### ABOUT THIS TASK
This exercise calls for every line of the listing below that contains the word "doSearchQuery".
■ ■ ■ ■
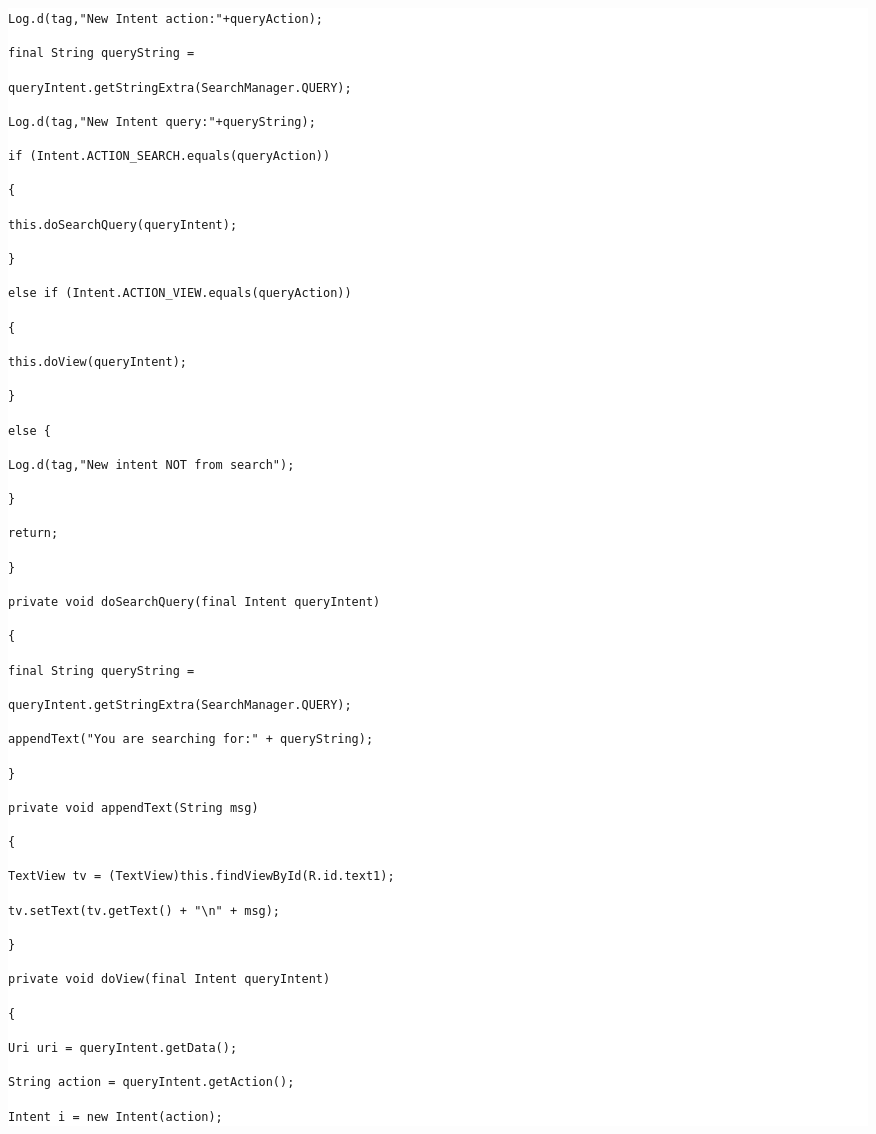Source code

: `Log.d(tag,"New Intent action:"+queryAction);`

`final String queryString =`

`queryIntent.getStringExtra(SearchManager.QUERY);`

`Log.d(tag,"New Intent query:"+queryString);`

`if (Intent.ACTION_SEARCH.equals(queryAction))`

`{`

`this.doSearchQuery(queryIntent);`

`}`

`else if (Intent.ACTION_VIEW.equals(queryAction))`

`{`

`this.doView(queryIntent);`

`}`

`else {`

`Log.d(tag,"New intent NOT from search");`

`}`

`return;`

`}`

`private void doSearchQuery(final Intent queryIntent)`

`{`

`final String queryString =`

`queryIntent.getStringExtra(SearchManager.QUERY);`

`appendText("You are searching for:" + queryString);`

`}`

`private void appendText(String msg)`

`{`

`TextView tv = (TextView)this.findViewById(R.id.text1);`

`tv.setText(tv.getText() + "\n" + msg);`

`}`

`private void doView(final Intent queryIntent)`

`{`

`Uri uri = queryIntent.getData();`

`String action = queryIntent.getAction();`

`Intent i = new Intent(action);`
■ ■ ■ ■
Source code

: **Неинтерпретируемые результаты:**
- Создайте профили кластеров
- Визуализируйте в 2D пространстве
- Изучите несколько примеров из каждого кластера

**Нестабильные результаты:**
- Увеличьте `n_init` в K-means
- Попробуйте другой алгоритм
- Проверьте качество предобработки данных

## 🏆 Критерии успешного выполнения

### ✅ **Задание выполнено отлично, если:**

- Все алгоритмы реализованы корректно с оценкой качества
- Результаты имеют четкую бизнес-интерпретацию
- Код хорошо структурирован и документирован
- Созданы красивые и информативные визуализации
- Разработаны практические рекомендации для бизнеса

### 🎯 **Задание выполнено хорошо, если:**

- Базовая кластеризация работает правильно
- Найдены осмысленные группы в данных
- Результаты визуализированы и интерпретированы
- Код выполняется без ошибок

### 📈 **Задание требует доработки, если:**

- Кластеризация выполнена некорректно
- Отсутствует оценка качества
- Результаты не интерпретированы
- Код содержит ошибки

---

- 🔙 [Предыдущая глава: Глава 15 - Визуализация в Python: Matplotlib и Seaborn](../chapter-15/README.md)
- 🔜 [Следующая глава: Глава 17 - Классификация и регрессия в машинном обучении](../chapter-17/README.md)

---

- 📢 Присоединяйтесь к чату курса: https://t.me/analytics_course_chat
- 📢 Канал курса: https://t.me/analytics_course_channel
■ ■ ■ ■
### SOLUTION TO THIS EXERCISE
`this.doSearchQuery(queryIntent);`
`private void doSearchQuery(final Intent queryIntent)`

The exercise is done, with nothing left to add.